PENGERTIAN FIQH MUQARANAH
Fiqh berasal dari bahasa Arab, yaitu mashdar dari faqiha, yafqahu,
fiqhan yang berarti memahami, mengetahui dan memahami secara mendalam.. Sedangkan
menurut istilah, fiqh adalah ilmu yang mempelajari hokum-hukum syara’ praktis
yang digali dari dalil-dalilnya yang terinci. Menurut ahli usul, fiqh adalah ilmu yang menerangkan hukum-hukum
syara’ yang bersifat far’iyah (cabang), yang dihasilkan dari dalil-dalil tafsil
(khusus, terinci dan jelas).
Muqaranah
adalah isim maf’ul dari qaarana, yuqaarinu, muqaaranatan, muqaarinun
yang berarti menghubungkan, mengumpulkan dan
membandingkan. Menurut istilah adalah kata yang berarti
membandingkan dua perkara atau lebih.
Sedangkan kata Mazhahib itu adalah bentuk jamak dan berasal dari ذهب,
يذهب, ذهابا, ومذهبا yang artinya
pendirian. Menurut istilah para ahli bahwa madzhab itu mempunyai dua pengertian yaitu:
1. Pendapat salah seorang mujtahid
tentang hukum suatu masalah
2. Kaidah-kaidah istimbat yang
dirumuskan oleh seorang mujtahid
Sehingga dari dua pengertian di atas
dapat disimpulkan bahwa madzhab adalah hasil ijtihad seorang imam tentang hukum
suatu masalah atau tentang kaidah-kaidah istimbat.
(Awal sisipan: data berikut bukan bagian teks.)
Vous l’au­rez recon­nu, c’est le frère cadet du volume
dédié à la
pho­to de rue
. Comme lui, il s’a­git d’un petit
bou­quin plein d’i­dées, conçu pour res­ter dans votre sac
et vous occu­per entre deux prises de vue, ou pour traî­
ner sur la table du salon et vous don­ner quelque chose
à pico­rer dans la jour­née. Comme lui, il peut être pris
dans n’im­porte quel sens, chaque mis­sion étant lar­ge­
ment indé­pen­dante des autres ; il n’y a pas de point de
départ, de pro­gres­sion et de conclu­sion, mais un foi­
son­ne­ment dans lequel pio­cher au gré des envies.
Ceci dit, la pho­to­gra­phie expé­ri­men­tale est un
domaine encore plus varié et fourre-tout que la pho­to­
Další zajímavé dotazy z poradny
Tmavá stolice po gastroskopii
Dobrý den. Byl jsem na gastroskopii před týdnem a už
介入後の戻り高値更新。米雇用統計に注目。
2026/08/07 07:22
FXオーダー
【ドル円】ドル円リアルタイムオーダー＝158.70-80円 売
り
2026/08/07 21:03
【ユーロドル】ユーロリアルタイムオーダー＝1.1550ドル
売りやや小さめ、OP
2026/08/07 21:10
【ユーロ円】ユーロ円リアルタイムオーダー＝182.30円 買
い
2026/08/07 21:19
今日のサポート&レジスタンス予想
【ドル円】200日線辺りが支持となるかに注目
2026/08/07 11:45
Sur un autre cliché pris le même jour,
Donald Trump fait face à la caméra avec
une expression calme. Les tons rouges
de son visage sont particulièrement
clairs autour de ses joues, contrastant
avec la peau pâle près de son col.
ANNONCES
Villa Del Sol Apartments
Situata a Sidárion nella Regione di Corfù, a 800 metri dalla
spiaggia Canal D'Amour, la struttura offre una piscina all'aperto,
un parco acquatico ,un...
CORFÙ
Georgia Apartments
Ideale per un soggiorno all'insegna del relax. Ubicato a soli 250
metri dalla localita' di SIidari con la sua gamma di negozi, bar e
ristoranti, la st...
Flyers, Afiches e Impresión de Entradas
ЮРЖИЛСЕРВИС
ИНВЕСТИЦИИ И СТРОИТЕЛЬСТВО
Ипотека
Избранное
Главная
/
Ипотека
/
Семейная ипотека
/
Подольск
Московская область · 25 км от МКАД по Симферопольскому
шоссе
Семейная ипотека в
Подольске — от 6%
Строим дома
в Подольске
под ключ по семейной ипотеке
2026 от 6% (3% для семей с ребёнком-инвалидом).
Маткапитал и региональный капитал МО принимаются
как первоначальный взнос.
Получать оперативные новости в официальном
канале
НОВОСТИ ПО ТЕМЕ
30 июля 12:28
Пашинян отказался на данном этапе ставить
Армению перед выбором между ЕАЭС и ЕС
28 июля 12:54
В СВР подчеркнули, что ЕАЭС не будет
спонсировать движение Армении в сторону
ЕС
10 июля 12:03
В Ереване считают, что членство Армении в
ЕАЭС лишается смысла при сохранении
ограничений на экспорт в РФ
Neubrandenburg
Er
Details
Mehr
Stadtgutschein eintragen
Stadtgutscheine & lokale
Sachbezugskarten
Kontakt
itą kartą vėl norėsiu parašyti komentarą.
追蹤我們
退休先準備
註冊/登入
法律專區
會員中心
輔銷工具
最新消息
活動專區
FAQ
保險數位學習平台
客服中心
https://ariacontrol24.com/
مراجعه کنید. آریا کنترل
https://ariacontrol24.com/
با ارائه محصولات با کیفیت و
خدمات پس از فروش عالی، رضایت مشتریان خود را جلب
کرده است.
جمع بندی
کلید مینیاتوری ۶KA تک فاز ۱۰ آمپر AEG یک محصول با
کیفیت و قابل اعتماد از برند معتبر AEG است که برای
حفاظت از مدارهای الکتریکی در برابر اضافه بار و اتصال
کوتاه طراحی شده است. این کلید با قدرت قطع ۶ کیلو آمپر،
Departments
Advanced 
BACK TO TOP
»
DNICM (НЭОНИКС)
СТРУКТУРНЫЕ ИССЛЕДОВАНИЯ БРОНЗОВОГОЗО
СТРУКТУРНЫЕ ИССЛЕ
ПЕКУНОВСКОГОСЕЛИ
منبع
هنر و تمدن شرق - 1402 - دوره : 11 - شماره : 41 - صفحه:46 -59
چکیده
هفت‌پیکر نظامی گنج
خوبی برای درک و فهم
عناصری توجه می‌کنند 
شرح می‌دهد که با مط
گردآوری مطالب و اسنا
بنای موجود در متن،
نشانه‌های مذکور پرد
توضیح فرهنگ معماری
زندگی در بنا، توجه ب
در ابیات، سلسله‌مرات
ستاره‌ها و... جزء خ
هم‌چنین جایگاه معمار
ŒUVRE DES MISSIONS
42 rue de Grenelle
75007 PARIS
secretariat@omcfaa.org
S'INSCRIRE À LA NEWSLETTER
Jadi, fiqih
muqaranah itu ialah suatu ilmu yang mengumpulkan pendapat-pendapat suatu
masalah ikhtilafiyah mengenai dalam fiqh, mengumpulkan, meneliti dan mengkaji
serta mendiskusikan dalil masing-masing pendapat secara objektif, untuk dapat
mengetahui pendapat yang terkuat, yaitu pendapat yang didukung oleh dalil-dalil
yang terkuat, dan paling sesuai dengan jiwa, dasar dan prinsip umum syari’at
Islam.
Ada juga yang berpendapat bahwa
perbandingan madzhab adalah membandingkan pendapat dengan pendapat lain,
mengumpulkan dan menghimpunnya, tujuannya untuk mengetahui persamaan dan
perbedaanya dan mana yang lebih kuat dan tidak, dan dalil itu tidak keluar dari
keaslian makna lughowinya. Dikalangan umat islam ada empat madzhab yang paling
terkenal yaitu madzhab Hanafi (80 – 150H), madzhab Maliki (93 – 179 H), madzhab
Syafi’i (150 – 204H), dan madzhab Hambali (164 – 241H). Selain empat madzhab tersebut, masih
banyak madzhab lain seperti : Hasan Bashri, ats-Tsauri, Daud adz-Zhahiri,
al-Auza’i, Syi’ah Imamiyah dan Syiah Zaidiyah.
B.
RUANG LINGKUP KAJIAN DAN CABANG-CABANG FIQH MUQAARAN
Berbicara
tentang perbandingan hukum, sudah tentu berkaitan erat
dengan persoalan pendapat yang tertuang dalam kitab-kitab hukum. Pada dasarnya
perbandingan hukum hanyalah upaya untuk memperkaya
informasi fiqih dan mengatasi persoalan fanatisme hukum. Setidaknya, dengan
perbandingan ini kita mengetahui bahwa pendapat lain juga memiliki dalil-dalil
yang bisa dipertanggungjawabkan.
Terkait dengan hal ini, ruang lingkup
pembahasan perbandingan hukum antara lain adalah:
1) Hukum-hukum amaliah, baik yang disepakati, maupun yang masih diperselisihkan
antara para mujtahid.
2) Membahas cara berijtihad para mujtahid dalam menetapkan hukum.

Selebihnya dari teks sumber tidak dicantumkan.